I’ve mentioned just a couple of successful methods for catching fish. I consistently use these tactics to fish practically any lake in this area and I’ve written this article with walleye, northern pike and jumbo perch in mind because of their popularity with anglers. There are many other species of gamefish in our northern Minnesota lakes as well – species like muskie, largemouth bass, smallmouth bass, crappie, sunfish and bluegill. These species can be found in area lakes in numbers that rival any other fishing destination in North America – Canada included! I love to fish all of them, but the Muskie is by far my favorite. These freshwater maniacs have given me many heart-stopping moments in my career on the water and offer anglers a real challenge.

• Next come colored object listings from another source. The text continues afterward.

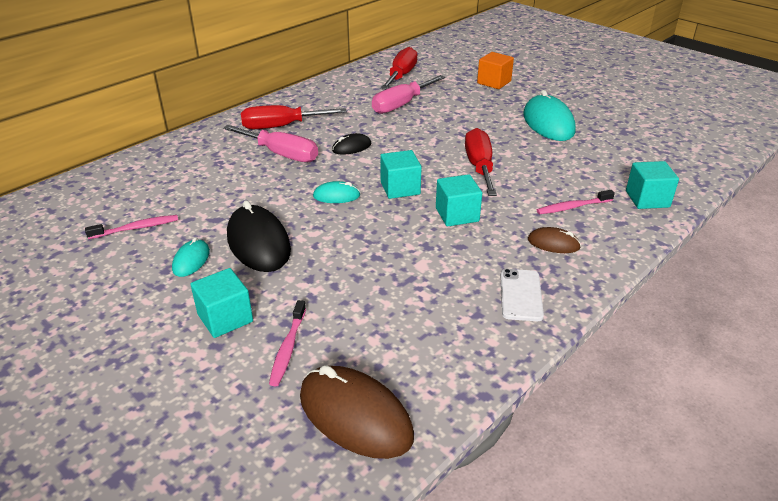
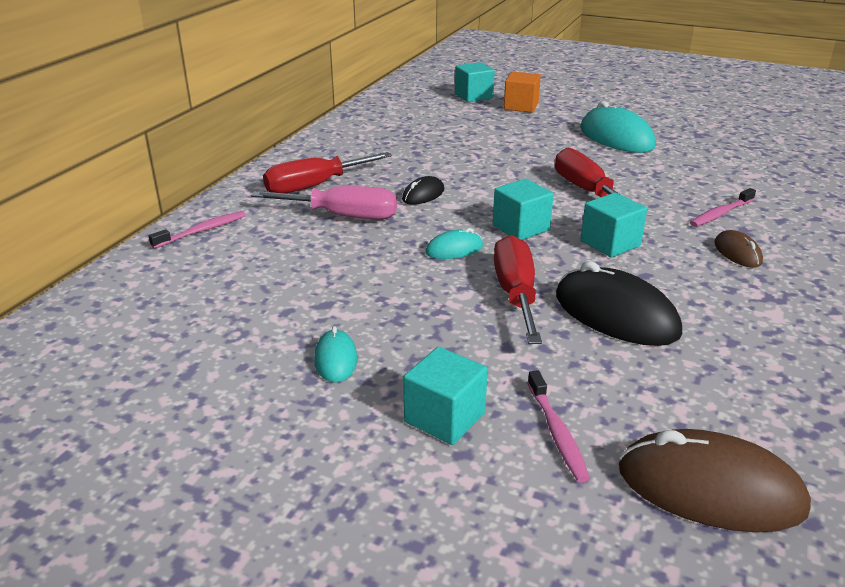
camera: 20 degrees left, 5 degrees down
pink toothbrush [85,215,178,239] -> pink toothbrush moved to [148,211,246,249]
black mouse [227,200,291,272] -> black mouse moved to [556,261,682,346]
pink screwdriver [372,75,445,114] -> none
red screwdriver [380,47,418,90] -> red screwdriver moved to [494,235,542,344]
white phone [501,269,544,321] -> none
brown mouse [528,227,581,253] -> brown mouse turned 75 degrees clockwise [714,230,763,268]
turquoise cube [626,161,679,209] -> turquoise cube moved to [455,62,495,102]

Autumn in Northern Minnesota is a fabulous time of year when you can sit in your boat and almost see the leaves changing colors – it is nothing short of spectacular. As with spring fishing, fall fishing again finds the fish in transition. This time returning from their deep water haunts to the shallow water. You are likely to find large numbers of fish in small areas, and most often, they are more than willing to take your bait. With the nights getting colder and the water temperature beginning to drop, the fish will seek areas where weed growth is still green and producing oxygen. Check the areas where you found fish in the spring and fish the deep edge of the weed lines with a jig and a minnow. Walleyes, northern pike and perch will lay on the edge of the weed beds and wait for food to swim by. From the top of the food chain to the bottom, all species can be present and actively feeding, so it’s at this time of year that many trophy fish are taken. Don’t overlook planning your Minnesota fishing vacation for September and October because this time of year in Northern Minnesota the fishing is truly fantastic – with both quantity and quality a real possibility.
From Grand Rapids to Bigfork and Northome to Deer River, Itasca County and Northern Minnesota offer the angler world-class fishing opportunities, no matter what species of game fish you’re after. It’s the reason many anglers make Northern Minnesota their vacation destination year after year. You owe it to yourself to give us a visit up here in the thousand grand lakes area.